**THE PROBLEM**
Please repeat exactly the line containing "Fit a 3-D box" and each line after it in the records below, through the last.

**Collected data entries**
*-*-*

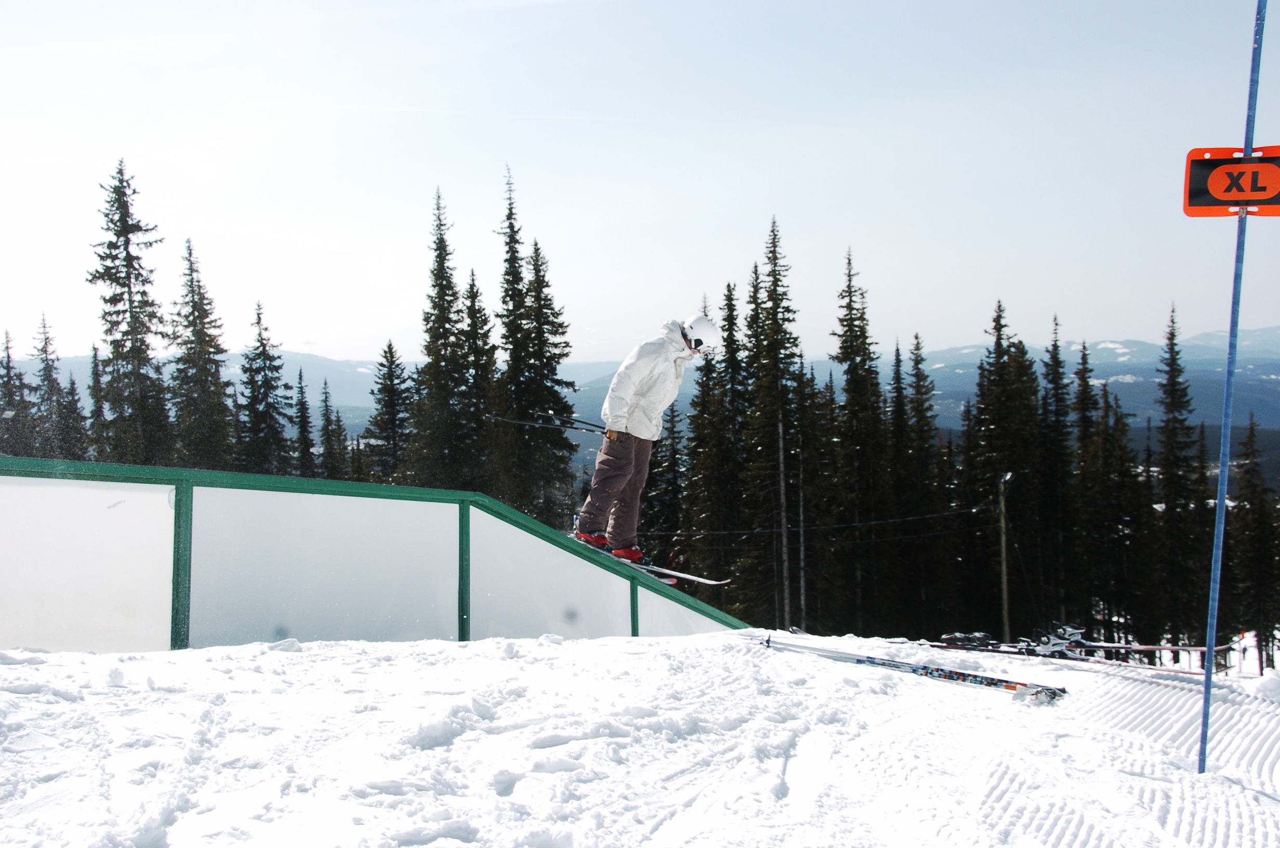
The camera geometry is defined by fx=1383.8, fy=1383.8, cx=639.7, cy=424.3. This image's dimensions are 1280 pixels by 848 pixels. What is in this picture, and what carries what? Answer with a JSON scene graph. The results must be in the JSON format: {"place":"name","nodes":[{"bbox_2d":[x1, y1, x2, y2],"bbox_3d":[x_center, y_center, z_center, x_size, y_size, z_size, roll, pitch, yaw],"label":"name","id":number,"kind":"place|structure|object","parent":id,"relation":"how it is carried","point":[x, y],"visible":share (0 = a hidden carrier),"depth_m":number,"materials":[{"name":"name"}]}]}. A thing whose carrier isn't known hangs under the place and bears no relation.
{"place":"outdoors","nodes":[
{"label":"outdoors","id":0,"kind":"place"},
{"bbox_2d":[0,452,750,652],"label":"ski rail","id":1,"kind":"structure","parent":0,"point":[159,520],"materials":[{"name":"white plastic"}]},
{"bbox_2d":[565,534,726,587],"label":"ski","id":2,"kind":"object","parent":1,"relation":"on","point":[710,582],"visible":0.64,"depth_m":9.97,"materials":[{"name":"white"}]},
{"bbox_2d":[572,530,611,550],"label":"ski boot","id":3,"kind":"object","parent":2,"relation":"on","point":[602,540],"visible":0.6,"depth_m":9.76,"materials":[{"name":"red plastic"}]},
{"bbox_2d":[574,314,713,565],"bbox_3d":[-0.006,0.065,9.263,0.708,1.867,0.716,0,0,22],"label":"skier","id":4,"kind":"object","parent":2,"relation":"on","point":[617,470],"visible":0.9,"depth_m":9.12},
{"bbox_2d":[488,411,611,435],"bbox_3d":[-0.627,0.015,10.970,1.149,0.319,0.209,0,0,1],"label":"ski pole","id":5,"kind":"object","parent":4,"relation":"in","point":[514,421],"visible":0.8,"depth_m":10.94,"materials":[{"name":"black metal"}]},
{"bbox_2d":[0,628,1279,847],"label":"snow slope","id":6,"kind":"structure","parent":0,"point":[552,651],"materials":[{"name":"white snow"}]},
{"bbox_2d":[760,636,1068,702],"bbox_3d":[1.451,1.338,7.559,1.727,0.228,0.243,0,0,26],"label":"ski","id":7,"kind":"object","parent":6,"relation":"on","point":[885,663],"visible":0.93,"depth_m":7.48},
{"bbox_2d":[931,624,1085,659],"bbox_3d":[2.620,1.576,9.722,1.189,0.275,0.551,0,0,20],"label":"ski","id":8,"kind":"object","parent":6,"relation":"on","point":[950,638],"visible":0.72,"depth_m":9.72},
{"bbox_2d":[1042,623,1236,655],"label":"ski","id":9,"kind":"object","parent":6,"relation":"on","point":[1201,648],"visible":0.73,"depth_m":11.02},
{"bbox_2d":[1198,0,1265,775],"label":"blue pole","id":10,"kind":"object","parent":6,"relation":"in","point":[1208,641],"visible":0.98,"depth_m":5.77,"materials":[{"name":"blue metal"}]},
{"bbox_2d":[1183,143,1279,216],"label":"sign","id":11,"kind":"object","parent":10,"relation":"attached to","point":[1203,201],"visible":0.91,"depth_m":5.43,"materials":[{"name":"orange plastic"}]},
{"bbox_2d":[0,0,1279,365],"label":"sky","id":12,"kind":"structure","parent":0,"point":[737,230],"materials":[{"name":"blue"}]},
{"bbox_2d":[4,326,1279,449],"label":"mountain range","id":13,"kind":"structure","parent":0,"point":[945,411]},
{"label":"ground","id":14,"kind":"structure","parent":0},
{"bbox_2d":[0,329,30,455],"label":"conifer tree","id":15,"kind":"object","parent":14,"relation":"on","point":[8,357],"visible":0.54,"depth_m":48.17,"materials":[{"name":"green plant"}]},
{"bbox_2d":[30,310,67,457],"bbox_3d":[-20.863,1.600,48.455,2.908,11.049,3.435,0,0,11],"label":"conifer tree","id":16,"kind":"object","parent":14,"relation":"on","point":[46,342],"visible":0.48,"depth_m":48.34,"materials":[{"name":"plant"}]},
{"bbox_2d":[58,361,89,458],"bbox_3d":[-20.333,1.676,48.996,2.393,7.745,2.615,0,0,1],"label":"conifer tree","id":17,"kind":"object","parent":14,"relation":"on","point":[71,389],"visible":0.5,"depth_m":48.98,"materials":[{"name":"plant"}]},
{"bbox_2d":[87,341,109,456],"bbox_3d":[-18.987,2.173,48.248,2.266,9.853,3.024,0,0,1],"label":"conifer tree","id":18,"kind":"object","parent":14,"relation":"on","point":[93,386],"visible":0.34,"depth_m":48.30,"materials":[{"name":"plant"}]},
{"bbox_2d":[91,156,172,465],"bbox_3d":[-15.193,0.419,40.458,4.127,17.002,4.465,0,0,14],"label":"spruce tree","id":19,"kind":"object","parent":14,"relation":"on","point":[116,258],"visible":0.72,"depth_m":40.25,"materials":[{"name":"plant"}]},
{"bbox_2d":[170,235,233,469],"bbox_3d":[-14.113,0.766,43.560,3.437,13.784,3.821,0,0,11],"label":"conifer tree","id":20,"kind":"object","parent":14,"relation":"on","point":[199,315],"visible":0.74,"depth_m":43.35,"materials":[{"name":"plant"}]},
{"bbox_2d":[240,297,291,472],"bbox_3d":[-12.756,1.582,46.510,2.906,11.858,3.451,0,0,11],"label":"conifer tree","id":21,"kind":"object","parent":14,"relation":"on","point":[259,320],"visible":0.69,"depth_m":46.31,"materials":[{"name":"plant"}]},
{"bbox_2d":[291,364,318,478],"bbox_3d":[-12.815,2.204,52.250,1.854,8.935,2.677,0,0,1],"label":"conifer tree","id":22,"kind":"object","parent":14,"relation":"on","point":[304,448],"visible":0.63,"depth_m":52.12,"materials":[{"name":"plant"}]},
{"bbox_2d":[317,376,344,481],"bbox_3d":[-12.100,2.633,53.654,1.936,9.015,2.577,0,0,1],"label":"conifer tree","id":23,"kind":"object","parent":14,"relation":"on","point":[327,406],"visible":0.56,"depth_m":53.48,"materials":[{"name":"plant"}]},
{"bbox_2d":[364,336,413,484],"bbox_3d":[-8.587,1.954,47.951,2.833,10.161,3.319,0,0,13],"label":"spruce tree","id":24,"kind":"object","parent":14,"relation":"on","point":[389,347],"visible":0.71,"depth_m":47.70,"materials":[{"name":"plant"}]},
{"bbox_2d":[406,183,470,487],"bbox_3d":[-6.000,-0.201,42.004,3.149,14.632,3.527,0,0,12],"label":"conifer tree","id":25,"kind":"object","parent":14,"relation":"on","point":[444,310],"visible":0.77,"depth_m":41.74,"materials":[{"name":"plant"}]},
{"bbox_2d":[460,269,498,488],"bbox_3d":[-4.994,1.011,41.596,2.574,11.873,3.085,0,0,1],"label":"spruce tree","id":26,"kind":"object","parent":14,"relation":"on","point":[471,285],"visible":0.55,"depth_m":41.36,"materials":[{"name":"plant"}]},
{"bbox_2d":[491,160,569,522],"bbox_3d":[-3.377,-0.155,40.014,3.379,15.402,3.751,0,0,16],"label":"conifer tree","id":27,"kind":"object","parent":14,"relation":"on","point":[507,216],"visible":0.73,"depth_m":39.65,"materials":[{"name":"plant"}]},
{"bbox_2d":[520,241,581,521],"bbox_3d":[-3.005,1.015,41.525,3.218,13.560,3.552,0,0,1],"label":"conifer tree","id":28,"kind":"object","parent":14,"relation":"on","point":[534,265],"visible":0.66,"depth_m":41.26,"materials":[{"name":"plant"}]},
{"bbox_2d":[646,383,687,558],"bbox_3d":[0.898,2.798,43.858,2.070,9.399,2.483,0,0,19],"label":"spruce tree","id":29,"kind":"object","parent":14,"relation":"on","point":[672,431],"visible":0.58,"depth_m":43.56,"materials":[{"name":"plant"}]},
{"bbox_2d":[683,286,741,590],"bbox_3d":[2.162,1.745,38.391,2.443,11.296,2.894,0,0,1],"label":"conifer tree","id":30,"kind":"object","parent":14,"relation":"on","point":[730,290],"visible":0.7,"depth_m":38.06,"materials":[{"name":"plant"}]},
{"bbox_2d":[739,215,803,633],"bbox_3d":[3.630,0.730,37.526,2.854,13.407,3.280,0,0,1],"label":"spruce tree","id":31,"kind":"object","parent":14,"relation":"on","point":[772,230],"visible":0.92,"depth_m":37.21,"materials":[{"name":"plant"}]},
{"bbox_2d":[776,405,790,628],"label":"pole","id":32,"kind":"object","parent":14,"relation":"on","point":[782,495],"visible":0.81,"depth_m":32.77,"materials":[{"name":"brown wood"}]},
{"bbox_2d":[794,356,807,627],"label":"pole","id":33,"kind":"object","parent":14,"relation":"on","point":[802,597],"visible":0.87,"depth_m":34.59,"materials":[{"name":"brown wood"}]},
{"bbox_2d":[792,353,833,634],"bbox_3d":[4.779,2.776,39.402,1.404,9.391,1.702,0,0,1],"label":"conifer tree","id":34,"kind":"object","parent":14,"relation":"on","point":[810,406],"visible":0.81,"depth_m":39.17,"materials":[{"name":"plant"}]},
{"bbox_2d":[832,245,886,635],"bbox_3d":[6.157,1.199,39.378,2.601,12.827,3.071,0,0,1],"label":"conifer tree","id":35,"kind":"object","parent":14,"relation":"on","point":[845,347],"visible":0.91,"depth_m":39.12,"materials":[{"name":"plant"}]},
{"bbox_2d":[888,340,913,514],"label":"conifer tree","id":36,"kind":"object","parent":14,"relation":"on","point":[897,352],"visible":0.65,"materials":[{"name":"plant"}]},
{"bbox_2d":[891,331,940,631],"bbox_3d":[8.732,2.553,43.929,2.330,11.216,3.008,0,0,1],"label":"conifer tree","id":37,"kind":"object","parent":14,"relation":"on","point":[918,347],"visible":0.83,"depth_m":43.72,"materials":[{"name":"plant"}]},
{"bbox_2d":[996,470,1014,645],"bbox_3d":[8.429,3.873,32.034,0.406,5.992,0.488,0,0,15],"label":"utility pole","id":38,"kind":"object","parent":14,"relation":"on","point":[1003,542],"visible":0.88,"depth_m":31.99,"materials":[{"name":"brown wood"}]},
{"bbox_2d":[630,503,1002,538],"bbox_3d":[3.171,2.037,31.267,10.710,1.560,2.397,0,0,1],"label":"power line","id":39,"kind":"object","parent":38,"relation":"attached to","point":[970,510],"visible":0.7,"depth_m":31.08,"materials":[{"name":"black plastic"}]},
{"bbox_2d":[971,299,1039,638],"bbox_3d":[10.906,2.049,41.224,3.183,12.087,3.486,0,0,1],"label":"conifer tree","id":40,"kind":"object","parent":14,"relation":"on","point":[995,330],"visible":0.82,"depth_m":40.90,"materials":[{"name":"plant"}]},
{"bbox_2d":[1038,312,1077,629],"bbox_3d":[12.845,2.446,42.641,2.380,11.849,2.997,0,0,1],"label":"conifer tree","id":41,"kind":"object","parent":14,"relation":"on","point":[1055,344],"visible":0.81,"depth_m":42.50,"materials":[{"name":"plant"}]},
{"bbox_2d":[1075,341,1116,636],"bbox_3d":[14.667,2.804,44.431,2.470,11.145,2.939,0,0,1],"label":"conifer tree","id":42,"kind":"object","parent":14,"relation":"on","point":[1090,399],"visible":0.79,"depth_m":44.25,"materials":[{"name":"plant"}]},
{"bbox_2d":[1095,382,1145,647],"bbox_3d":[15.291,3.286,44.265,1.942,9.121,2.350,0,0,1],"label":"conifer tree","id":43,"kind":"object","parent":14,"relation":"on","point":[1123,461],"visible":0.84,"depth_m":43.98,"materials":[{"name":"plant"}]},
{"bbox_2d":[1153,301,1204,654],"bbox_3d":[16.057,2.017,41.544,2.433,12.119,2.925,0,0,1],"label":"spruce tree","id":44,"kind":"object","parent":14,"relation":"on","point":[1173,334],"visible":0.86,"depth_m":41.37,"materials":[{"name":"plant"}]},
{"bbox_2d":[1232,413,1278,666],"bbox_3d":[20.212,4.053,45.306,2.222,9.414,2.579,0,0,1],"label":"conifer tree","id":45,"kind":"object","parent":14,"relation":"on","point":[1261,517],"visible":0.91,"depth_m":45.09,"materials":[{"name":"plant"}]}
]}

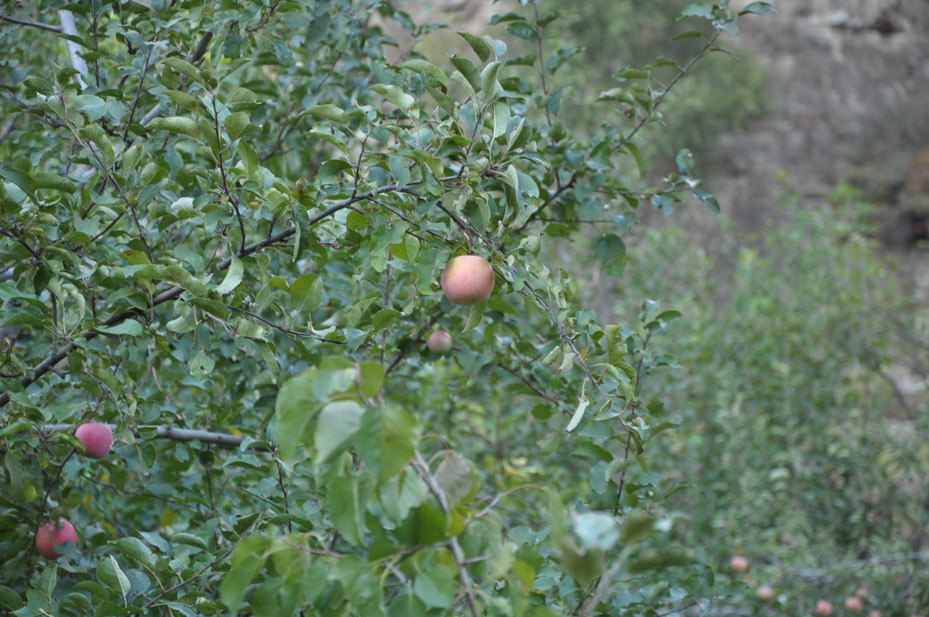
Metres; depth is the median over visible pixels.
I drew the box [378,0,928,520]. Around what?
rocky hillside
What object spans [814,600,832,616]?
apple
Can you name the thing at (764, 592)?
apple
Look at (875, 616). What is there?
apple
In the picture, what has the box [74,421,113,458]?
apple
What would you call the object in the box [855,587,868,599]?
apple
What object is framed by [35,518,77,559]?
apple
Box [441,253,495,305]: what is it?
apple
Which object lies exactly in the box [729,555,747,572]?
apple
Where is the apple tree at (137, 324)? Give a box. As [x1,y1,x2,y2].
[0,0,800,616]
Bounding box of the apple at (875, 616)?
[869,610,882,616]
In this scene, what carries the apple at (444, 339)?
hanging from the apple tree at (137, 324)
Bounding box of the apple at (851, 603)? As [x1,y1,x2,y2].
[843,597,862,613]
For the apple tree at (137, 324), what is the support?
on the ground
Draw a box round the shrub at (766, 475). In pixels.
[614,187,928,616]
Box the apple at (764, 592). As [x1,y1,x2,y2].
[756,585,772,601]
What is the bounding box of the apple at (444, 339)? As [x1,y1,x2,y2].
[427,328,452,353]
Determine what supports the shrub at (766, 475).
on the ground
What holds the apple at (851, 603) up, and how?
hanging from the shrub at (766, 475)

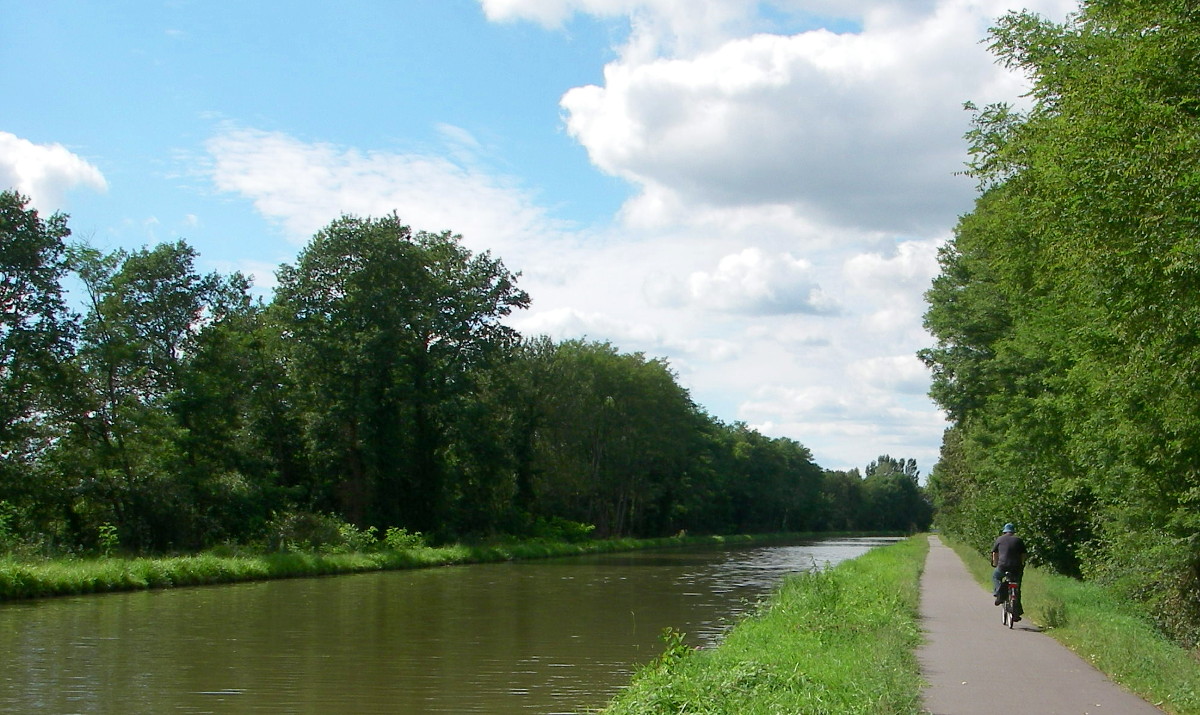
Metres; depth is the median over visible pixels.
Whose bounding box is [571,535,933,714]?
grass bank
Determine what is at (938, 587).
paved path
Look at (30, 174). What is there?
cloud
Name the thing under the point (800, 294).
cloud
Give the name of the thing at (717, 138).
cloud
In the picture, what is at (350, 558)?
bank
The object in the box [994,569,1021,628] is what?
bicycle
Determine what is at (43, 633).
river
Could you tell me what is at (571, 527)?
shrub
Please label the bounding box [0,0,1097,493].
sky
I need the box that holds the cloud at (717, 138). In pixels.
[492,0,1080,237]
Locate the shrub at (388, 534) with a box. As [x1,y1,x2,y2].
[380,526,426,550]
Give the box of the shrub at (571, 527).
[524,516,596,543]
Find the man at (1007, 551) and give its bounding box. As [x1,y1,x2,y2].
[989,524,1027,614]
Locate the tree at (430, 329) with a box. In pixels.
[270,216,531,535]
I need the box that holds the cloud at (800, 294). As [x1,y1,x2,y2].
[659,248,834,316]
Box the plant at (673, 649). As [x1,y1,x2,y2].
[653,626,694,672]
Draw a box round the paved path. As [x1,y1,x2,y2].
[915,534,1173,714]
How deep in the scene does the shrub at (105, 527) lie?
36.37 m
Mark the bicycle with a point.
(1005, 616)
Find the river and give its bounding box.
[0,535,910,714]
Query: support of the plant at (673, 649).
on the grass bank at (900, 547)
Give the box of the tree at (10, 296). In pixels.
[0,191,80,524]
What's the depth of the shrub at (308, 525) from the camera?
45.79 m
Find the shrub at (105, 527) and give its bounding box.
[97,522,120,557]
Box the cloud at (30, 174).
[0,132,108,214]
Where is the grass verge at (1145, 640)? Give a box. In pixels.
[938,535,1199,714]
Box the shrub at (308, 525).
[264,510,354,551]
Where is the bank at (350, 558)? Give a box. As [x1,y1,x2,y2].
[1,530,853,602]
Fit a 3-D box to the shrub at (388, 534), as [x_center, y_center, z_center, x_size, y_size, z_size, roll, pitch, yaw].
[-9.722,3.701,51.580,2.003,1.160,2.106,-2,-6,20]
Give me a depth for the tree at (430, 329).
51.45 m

*-*-*

**SOLUTION TO THIS EXERCISE**
Fit a 3-D box to the shrub at (388, 534), as [x_center, y_center, z_center, x_size, y_size, z_size, roll, pitch, yaw].
[-9.722,3.701,51.580,2.003,1.160,2.106,-2,-6,20]
Give me a depth for the tree at (430, 329).
51.45 m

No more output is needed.